Make sure you run a lamp for 100 hours before measuring.

Thought that was to allow a CFL to achieve full level on a cold day? ;-)

I saw the smiley but Andrew was referring to the fact that a low
pressure mercury vapor discharge fluorescent tube starts off at around
a 110% of its 'design lumens' before swiftly dropping down to 100%
during the first thousand hours or so of an 8 to 16 thousand hour
design life when the output will have dropped to something like 80%
before the drop is considered to be end of life.

The light output plotted against time follows an exponential curve
where most of the initial drop to 105% takes place in the first
hundred hours or so. The mechanism for the loss of efficacy in such
lamps, istr, is largely to do with mercury argon 'poisening' of the
fluorescent coating.

White LED lamps which use a blue LED to excite the phosphor coating
must also suffer some loss of efficacy in the flourescent material
used but, with lifetime ratings typically in the 30 to 50 thousand
hour range, the rate at which the efficacy of the phosphor coating
drops must be far lower than in the case of a mercury vapour
fluorescent, presumably on account of the lack of such a 'poisening'
mechanism.


Some lamp technologies are slightly brighter when brand new.
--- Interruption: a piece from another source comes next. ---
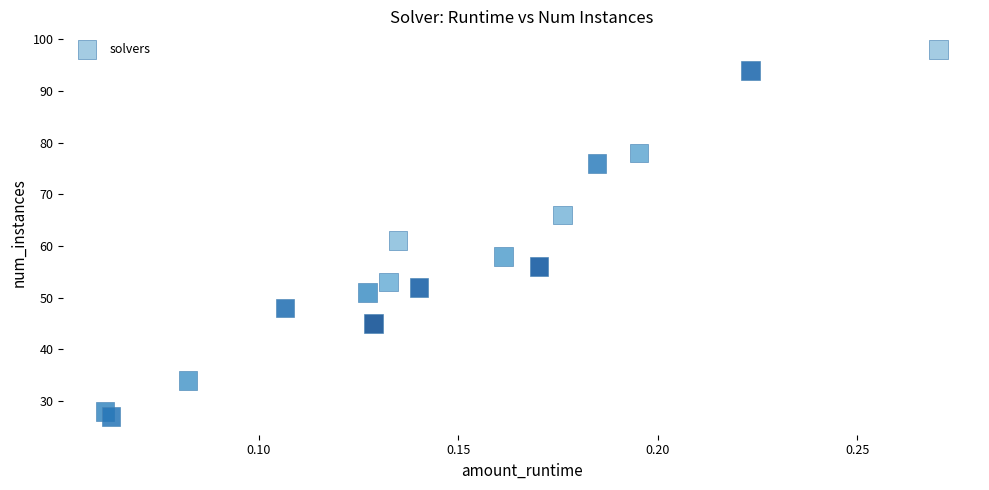

What Y value in the scatter plot is closest to 62?

61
Yeah, fluorescent lamps as described above.

All lamp technologies slowly get dimmer with age, so you will get a
misleading reading if you compare one newish lamp with one near end
of life.

That's true enough. I think the least effected by ageing during their
rated lifetimes are the standard gas filled tungsten filament lamps,
particularly when burning 'cap up' in pendant fittings.
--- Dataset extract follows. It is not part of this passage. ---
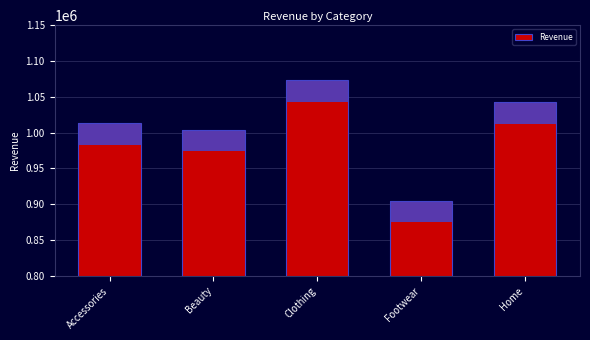

The chart shows a value of 1013263.2 at Accessories. True or false?

True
I haven't seen any lifetime light output plots for phosphor coated
blue LED lamps but I assume these are also based on the 80% of design
lumens end of life criterium.

When I did my comparison test using a digital camera, comparing a 12W
LED against an existing 20W CFL, I felt pretty confident that the CFL
had only clocked up 1 or 2 thousand hours so was within a percent or
two of its design lumen output. I took care to allow the lamp to
thoroughly warm up to its final steady state operating temperature (10
minutes or so warm up time). The only "unknown" in this case being how
much brighter than design lumens a factor, if any, applies to such LED
lamps.

Since the old CFL has been put to one side, I can repeat the
comparison say every 6 months or so and look for such an initial lumen
efficacy drop mechanism in the LED lamp (the unused CFL should provide
a constant reference source to ensure meaningful results).
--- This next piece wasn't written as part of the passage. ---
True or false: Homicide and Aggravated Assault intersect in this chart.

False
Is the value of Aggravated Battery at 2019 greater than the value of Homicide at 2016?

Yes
Another thing to bear in mind with modern LED lamps (apart from the
effect of colour temperature on the efficacy of its lumen ouptut
rating) is the tungsten filament lamp type used as the comparison
reference.

For example, you may see them compared to a "60W 810 lumen" tungsten
filament lamp. This is only true for the American 117v 750 hour rated
incandescent GLS lamp which is equivilent to a 75W 1000 hour 240v
tungsten filament GLS lamp, not a commonly available lamp size here in
the UK.

As it happens for once, a difference that makes the efficiency
improvement of LED based lamps over the 220 and 240 volt tungsten
filament GLS lamps used here and in Europe even greater than that
experienced by our Yankee cousins. :-)
--
J B Good